As is sometimes stated, you can take the boy out of the farm – but you can’t take the farm out of the boy. The last weekend in July I attended the annual Mid-States Antique Tractor & Engine Show to see the familiar representation of farming from yesteryear. I was additionally at the event this time to provide an improved PA amp used to announce various events on the show grounds such as the kiddie and “grown-up” tractor pulls as well as the parade of old-time farm equipment.
One of the events I participated in I remembering observing at least twice on the farm as a child. It was threshing grain, which usually occurred early to mid summer. I was too young to help back then (actually I’m sure I can be glad of that), but this year I thought it would be fun to pitch some oat bundles into the machine. For those who don’t know what a threshing machine is, it’s the forerunner of the combine. The purpose was the same – separate the grain from the plant and chaff, the difference being that you hauled the grain to the stationary threshing machine in contrast to a combine going through the field and cutting/separating the grain simultaneously.
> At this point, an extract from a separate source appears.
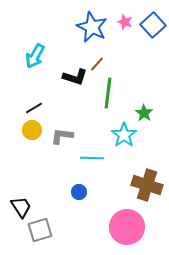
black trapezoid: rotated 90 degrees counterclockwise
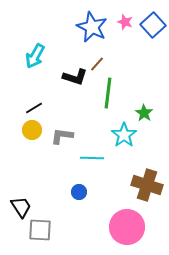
gray square: rotated 20 degrees clockwise
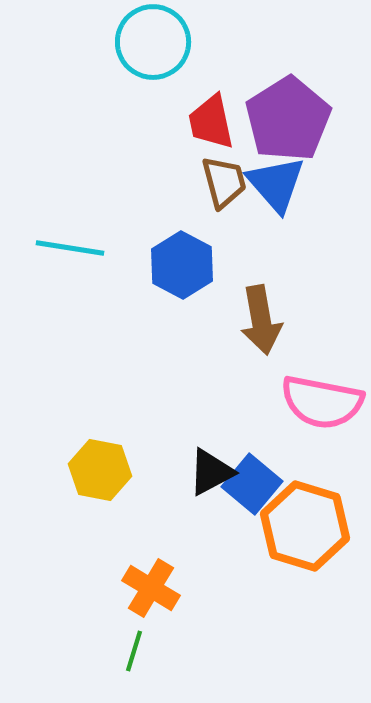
This brought to mind that when I built my studio 35 years ago I incorporated two sieves (the item that does the final separating of the grain) out of a threshing machine into the wall sound panels. The larger of the pictured panels below is from a threshing machine, and the smaller ones from an early combine. They serve somewhat as a sound diffuser with their rounded rows of tin fingers, and behind them is fiberglass insulation which absorbs sound. The gap adjusters for those rows on the smaller panels still operate, so I also can determine whether those panels are more reflective or absorptive depending on where I position the lever. So the past is incorporated into the present every day that room is used for recording.
By the way, there’ll be a final separating of our chaff from the grain. What will the bin of our lives produce?